_MATERIAL PROVIDED:_
■ ■ ■ ■ ■ ■ ■
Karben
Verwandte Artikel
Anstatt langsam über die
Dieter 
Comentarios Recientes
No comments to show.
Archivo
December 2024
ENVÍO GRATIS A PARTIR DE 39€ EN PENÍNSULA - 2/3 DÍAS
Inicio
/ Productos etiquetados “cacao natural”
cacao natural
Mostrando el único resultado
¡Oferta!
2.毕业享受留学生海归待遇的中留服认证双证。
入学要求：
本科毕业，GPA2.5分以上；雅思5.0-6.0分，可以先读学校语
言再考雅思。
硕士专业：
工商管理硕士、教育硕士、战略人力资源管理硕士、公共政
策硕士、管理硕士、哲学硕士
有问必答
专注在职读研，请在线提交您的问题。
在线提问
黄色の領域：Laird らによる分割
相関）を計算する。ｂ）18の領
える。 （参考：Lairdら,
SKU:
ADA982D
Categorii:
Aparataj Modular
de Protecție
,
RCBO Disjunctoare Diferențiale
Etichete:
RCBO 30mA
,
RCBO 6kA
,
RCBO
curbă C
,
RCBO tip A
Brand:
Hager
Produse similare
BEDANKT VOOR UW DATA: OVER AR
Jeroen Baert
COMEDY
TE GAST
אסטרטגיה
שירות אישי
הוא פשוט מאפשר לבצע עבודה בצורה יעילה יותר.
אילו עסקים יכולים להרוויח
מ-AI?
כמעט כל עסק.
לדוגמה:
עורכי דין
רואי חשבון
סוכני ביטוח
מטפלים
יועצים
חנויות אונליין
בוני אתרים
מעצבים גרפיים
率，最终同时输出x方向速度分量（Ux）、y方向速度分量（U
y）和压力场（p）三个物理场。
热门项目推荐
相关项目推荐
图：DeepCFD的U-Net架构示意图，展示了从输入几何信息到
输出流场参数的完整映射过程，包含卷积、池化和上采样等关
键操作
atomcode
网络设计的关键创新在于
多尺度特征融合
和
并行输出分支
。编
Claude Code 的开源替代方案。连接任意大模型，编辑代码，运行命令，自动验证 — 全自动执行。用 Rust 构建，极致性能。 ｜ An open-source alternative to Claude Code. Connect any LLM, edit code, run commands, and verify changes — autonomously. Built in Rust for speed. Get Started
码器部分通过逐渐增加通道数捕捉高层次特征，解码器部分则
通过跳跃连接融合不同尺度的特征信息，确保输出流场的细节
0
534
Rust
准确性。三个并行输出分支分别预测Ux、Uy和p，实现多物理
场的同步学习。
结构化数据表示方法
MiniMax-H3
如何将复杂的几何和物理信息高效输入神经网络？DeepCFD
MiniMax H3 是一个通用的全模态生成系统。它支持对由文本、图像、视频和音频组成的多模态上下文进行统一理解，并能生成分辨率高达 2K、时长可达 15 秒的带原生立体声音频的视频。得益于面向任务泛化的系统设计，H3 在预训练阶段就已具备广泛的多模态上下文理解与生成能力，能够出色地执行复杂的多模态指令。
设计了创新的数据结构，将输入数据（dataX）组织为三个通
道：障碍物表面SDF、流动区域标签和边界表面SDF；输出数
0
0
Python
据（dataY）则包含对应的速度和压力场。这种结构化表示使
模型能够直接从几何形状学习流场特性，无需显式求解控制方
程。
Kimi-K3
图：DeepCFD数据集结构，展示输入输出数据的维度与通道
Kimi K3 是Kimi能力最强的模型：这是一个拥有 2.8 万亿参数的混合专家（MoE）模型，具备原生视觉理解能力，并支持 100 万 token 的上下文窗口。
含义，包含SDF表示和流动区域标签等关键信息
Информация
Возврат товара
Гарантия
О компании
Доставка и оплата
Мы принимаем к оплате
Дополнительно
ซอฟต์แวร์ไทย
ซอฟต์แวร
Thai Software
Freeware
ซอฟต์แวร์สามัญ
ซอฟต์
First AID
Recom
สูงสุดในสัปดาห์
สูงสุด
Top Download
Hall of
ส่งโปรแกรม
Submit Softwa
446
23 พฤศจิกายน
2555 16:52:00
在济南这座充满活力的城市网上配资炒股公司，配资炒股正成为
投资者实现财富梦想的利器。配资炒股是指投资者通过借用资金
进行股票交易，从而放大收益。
■ ■ ■ ■ ■ ■ ■
_EXERCISE PROMPT:_ Bring together all lines from the listing that contain the word "Kimi".

_ANSWER TO THIS PROBLEM:_
Kimi-K3
Kimi K3 是Kimi能力最强的模型：这是一个拥有 2.8 万亿参数的混合专家（MoE）模型，具备原生视觉理解能力，并支持 100 万 token 的上下文窗口。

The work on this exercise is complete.